Monday, May. 08, 1944
Brain Broadcasts
When sensitive electrodes are fastened to the head, they pick up tiny electrical impulses from the brain. These impulses can be amplified, measured and traced to specific nerve cells. The man who thus tuned in on the brain was Dr. Edgar Douglas Adrian, fellow of Trinity College, Cambridge, who won a Nobel physiology prize for his discovery in 1932. Last week Dr. Adrian reported his progress in this scientific eavesdropping. The messages he has picked up from the brain, he told an audience of distinguished scientists in the second Pilgrim Trust Lecture in Washing ton, have so far been vague and rather crude, but he has heard enough to make him hopeful that some day an electrical listening post will be able to report what, if anything, a brain is thinking.
Nerve cells, Dr. Adrian found, give off electrical waves (resulting from changes in potential) when they are stimulated. The nerve impulses that set off these brain waves all seem to be of the same kind, regardless of where the stimulation comes from.

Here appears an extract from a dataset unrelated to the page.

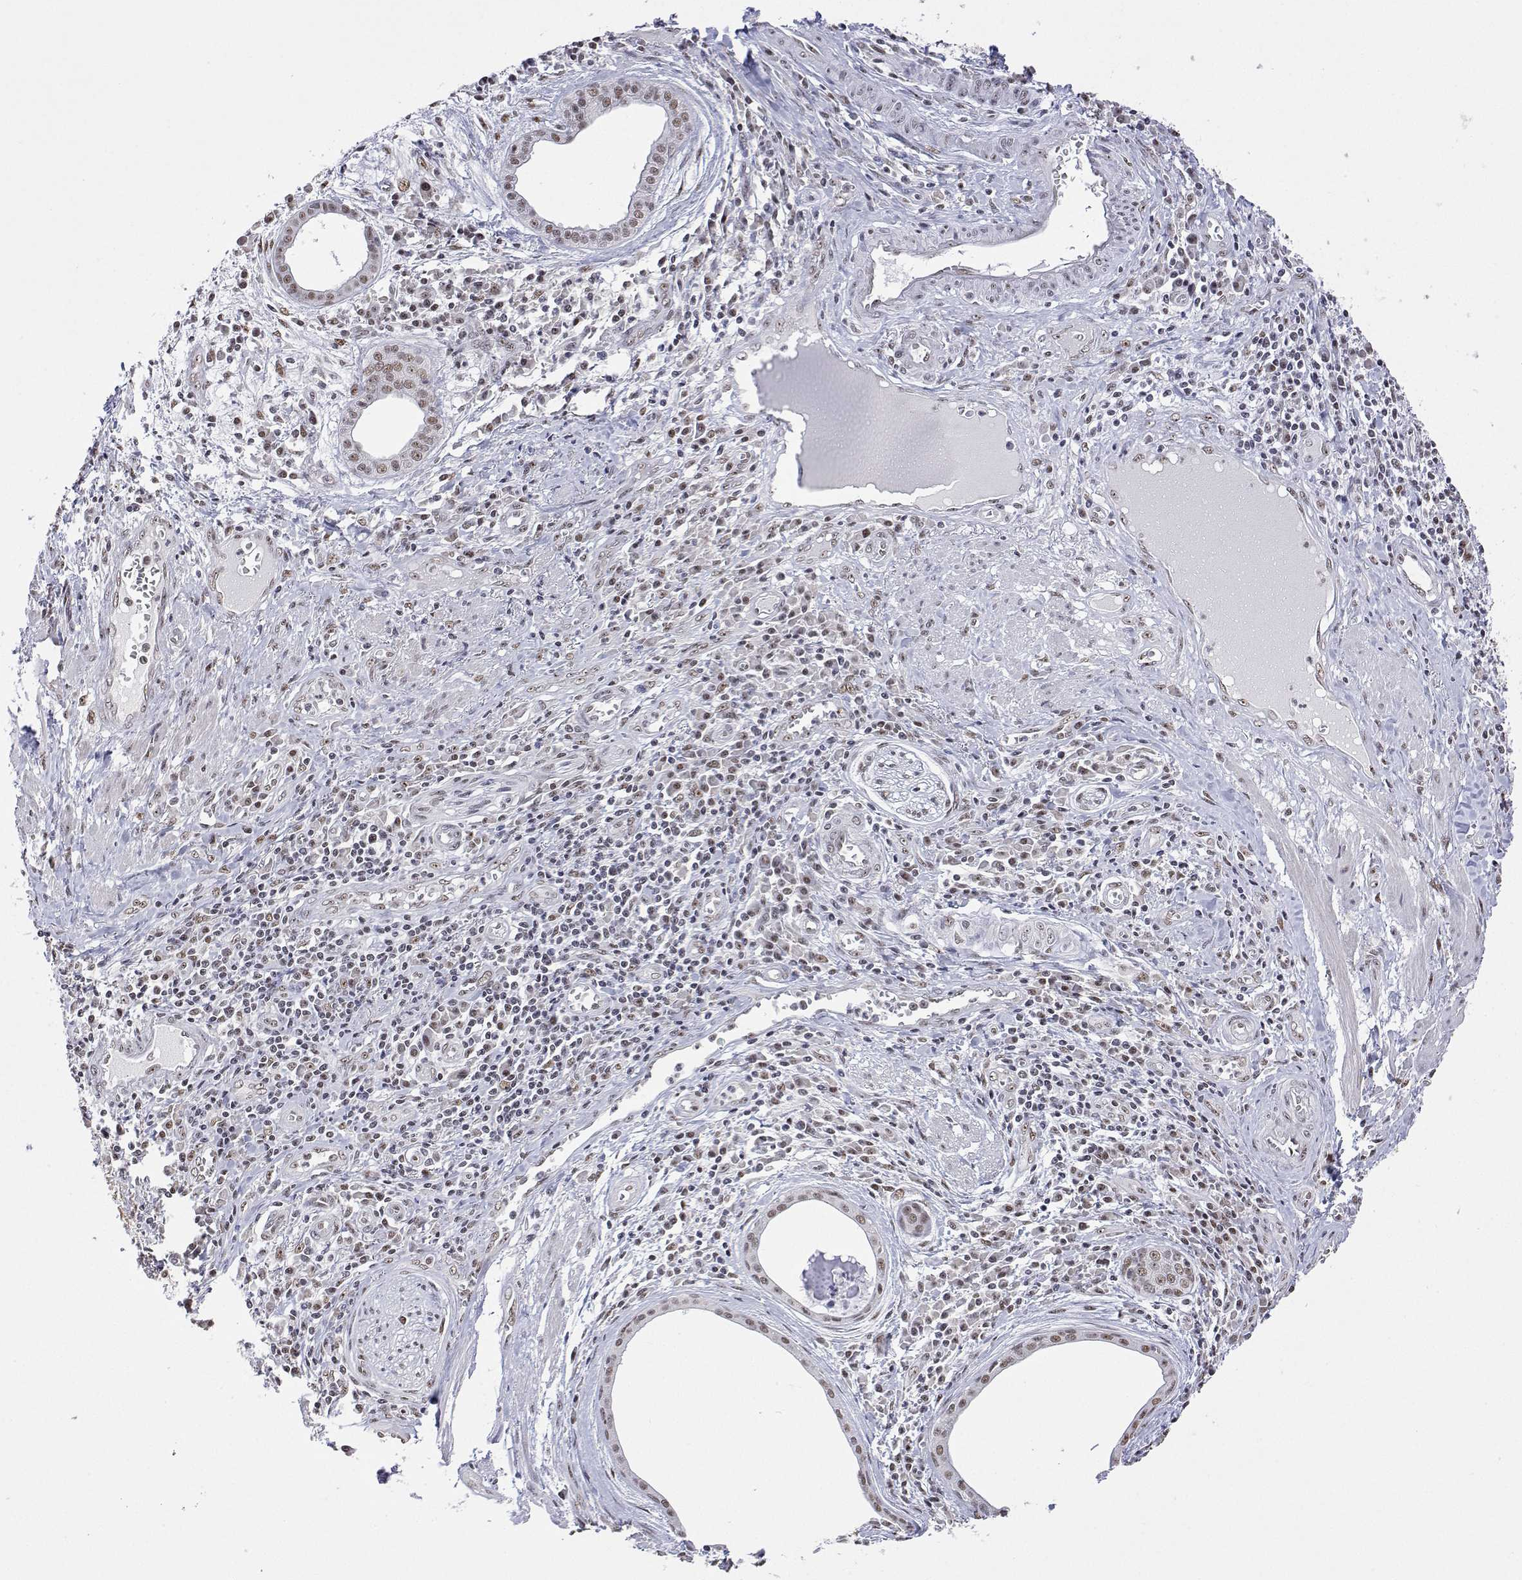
{"staining": {"intensity": "weak", "quantity": ">75%", "location": "nuclear"}, "tissue": "lung cancer", "cell_type": "Tumor cells", "image_type": "cancer", "snomed": [{"axis": "morphology", "description": "Squamous cell carcinoma, NOS"}, {"axis": "topography", "description": "Lung"}], "caption": "Lung squamous cell carcinoma stained with a brown dye reveals weak nuclear positive staining in approximately >75% of tumor cells.", "gene": "ADAR", "patient": {"sex": "male", "age": 74}}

What distinguishes the sense signals from one another is the place in the brain where they are received: a visual image, for example, is recorded in one area of the brain, a hearing image in another.
By moving his electrodes on a subject's head, Dr. Adrian located these areas definitely, and also located the image. Thus, when a subject looked at a cross of light, electrical impulses defined a cross-shaped area at the back of the occipital lobe of the brain. A sound heard by the subject likewise made a brain image of a characteristic shape. Dr. Adrian observed that he had not yet discovered the shape of a violet's smell but he is confident that eventually he will.
When he showed a subject a flickering light, his brain-broadcasting instrument recorded flickering electrical impulses of the same frequency. This experiment revealed "an interesting borderland" between the visual area and the rest of the brain -- the image spread out over a wider area, into parts of the brain not primarily concerned with sight. Dr. Adrian suggests that this spreading activity in the brain represents the reaction of the brain cells to the image, i.e., an approach to thinking. But his recordings of this complex process are so confusing and difficult to interpret that "the present technique of recording brain events, by oscillographs connected with electrodes on the head, is not likely to lead very far." Nonetheless, Dr. Adrian is sure, on the basis of progress already made, that new instruments will be developed that will be able to record "brain events" in much greater detail.
Then, says Dr. Adrian, "an electrical survey could scarcely avoid giving some entirely novel information about what is happening in the brain when we think or solve problems or decide what to do."